(DATA SECTION Opens)

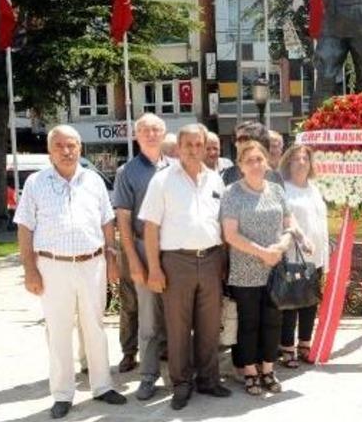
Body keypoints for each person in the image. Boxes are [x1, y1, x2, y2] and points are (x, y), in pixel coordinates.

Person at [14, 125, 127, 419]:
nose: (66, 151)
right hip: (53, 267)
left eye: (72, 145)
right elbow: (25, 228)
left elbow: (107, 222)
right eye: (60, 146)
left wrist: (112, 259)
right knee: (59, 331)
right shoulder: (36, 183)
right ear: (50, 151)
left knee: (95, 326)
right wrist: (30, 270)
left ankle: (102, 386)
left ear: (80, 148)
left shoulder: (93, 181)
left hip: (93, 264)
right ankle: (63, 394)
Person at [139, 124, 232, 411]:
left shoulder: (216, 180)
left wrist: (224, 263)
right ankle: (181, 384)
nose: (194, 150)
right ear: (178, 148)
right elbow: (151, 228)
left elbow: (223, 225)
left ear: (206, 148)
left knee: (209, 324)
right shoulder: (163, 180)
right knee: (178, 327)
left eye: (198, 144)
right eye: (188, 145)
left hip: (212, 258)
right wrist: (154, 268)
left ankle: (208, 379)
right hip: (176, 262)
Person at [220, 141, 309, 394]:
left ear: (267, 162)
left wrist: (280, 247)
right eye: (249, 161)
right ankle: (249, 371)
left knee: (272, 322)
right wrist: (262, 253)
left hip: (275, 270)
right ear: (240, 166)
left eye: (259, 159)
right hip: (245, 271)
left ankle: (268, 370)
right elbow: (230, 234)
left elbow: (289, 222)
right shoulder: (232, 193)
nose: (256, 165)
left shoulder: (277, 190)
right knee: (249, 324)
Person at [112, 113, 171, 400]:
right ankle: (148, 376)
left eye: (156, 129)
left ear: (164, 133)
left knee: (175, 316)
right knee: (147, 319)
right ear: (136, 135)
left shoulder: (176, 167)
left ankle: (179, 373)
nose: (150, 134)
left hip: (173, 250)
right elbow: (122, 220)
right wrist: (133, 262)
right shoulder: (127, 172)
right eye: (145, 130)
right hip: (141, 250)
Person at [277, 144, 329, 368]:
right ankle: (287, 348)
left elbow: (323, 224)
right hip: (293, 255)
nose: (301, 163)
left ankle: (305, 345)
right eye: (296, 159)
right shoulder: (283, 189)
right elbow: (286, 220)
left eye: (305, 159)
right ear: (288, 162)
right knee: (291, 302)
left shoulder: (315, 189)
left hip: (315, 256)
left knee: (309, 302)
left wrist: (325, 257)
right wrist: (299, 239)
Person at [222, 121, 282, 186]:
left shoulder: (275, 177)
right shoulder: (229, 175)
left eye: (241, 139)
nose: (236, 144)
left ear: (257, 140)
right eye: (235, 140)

(DATA SECTION Closes)

_EXERCISE OBJECTIVE_. An exact copy of the lines above, from the one containing "right wrist: (154, 268)" down to the one containing "right shoulder: (232, 193)" and including both, is the whole answer; retype it and nothing else.

_OUTPUT OF THE TASK_.
right wrist: (154, 268)
left ankle: (208, 379)
right hip: (176, 262)
Person at [220, 141, 309, 394]:
left ear: (267, 162)
left wrist: (280, 247)
right eye: (249, 161)
right ankle: (249, 371)
left knee: (272, 322)
right wrist: (262, 253)
left hip: (275, 270)
right ear: (240, 166)
left eye: (259, 159)
right hip: (245, 271)
left ankle: (268, 370)
right elbow: (230, 234)
left elbow: (289, 222)
right shoulder: (232, 193)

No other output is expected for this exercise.